## Text segment
******

The Chinese government began to protect pandas in the early 1960s. However, panda habitat, even in the ‘flagship’ Wolong Nature Reserve, continued to degrade until the early 2000s when the government began to implement conservation policies that provide substantial subsidies to local residents. The conservation effort has experienced many surprises. One surprise is policies with good intentions sometimes backfire. For example, giving households subsidies to monitor forests for excessive fuelwood collection inspired many households to split into smaller ones, resulting in a higher demand for fuelwood. Because small households were given the same subsidies as large households, a household of four people could double its subsidy after splitting into two households.

Behind the successes and surprises, there are complex human-nature interactions. Untangling the complexity needs a system approach that views humans and nature as an integrated entity, or a coupled human and natural system. It integrates many natural and social science disciplines from traditional ecological approaches (e.g. fieldwork) to socioeconomic studies (e.g. surveying the people and understanding how they make their decisions).

Many findings and methods developed in studies on pandas and people hold universal truths. In the past, human population size was often used as a proxy for human impacts on planet Earth. In Wolong, researchers found an even bigger threat: household proliferation—household numbers grew much faster than population size. This prompted a global study, which revealed household proliferation is common worldwide. It happens because of increased divorces, dissolution of multigeneration families, unintended policies such as the subsidy policy mentioned above, and so on.

******

## Exercise requirements
1) Please list the causes of household proliferation that the panda conservation passage names in its last paragraph.
2) Carry on the panda conservation passage after its final sentence, keeping to the same subject and tone.

## Data extract
******

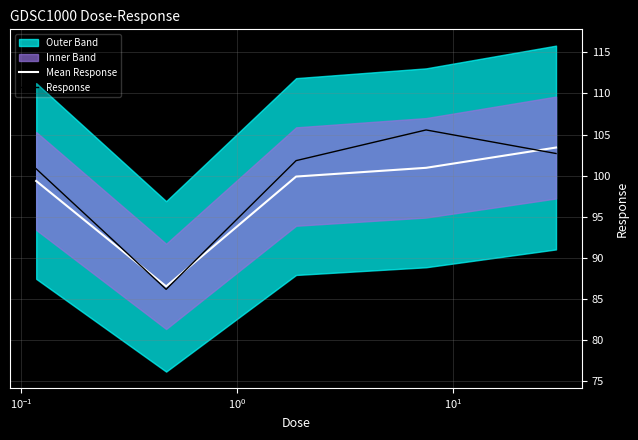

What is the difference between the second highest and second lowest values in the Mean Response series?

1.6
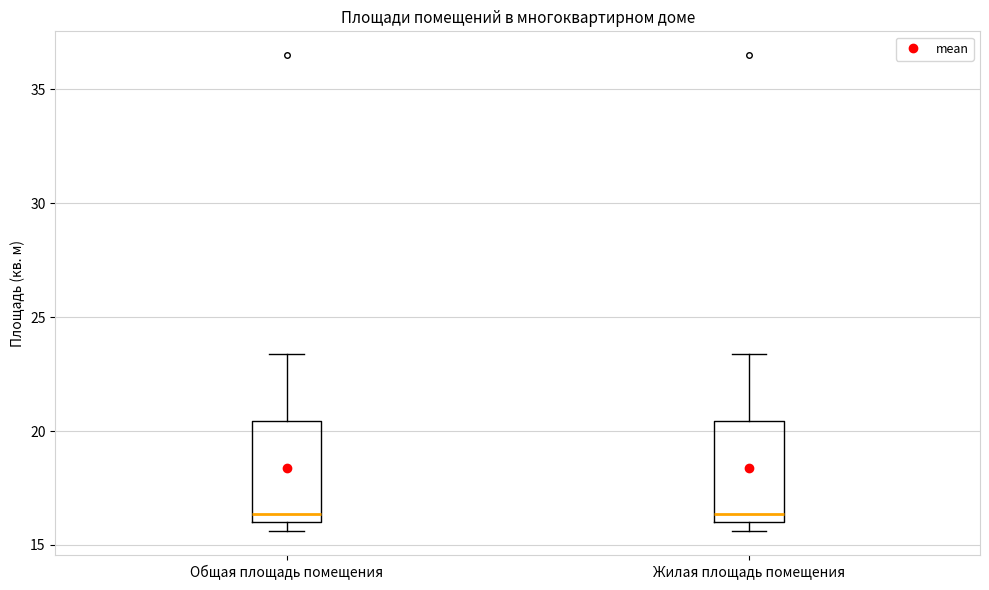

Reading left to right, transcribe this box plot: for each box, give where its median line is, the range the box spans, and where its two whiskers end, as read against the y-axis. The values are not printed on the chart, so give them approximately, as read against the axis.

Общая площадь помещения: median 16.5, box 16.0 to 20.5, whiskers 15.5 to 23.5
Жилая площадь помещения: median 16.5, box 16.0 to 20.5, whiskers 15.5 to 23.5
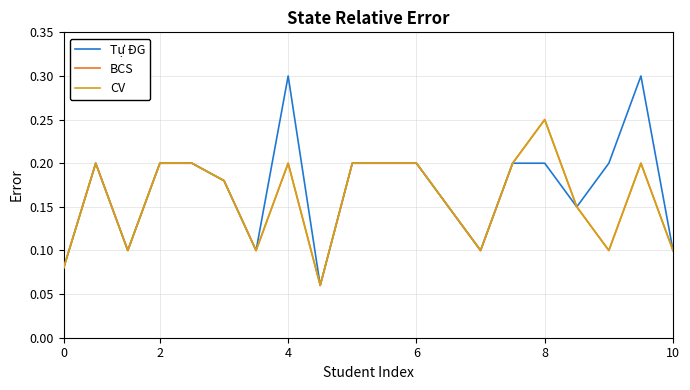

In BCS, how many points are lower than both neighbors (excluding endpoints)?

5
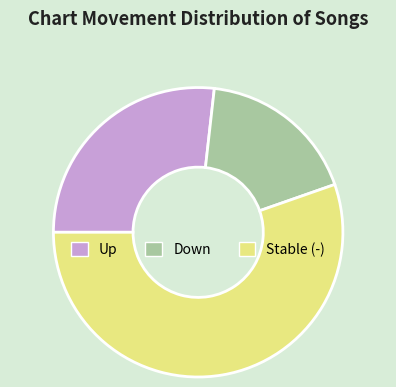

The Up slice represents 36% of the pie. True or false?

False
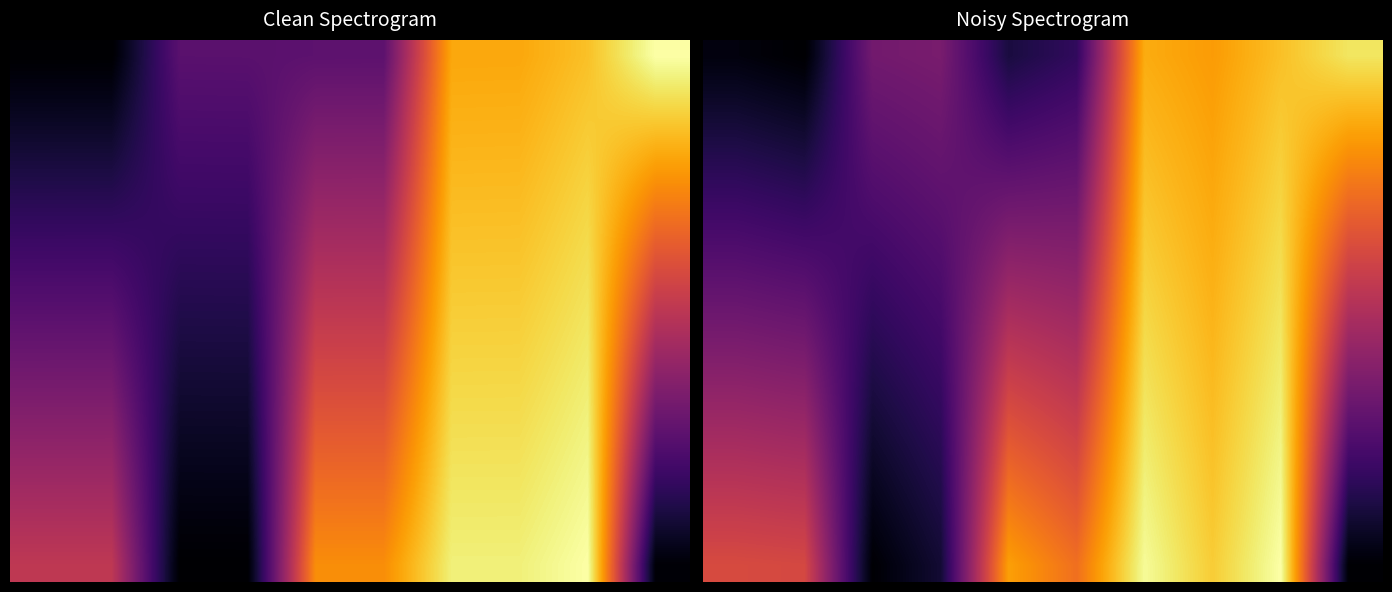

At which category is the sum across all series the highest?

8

******

## Responses per task
1)
- Increased divorces
- Dissolution of multigeneration families
- Unintended policies, such as the subsidy policy

2)
Even a remote corner of the world like Wolong is now globally connected, both socioeconomically and environmentally. This phenomenon led to the development of a new concept to understand the interconnected world: telecoupling—socioeconomic and environmental interactions over distances. The telecoupling framework is more comprehensive than traditional approaches that usually address environmental or socioeconomic connections separately, or focus on what’s happening within an area. It is being applied to issues all over the world, from trading of goods and products such as food, energy, and ecosystem services to tourism, information dissemination, water transfer, and species invasion.

Despite habitat recovery and enormous successes in captive breeding, pandas still face many threats such as climate change and habitat fragmentation. More comprehensive analyses of pandas-people interactions can help better address these threats.

Research on pandas and people not only reflects on many lessons learned, but also points to future directions. The emerging successes in recovering panda habitat hopefully hold more promise for the panda and other wildlife around the world.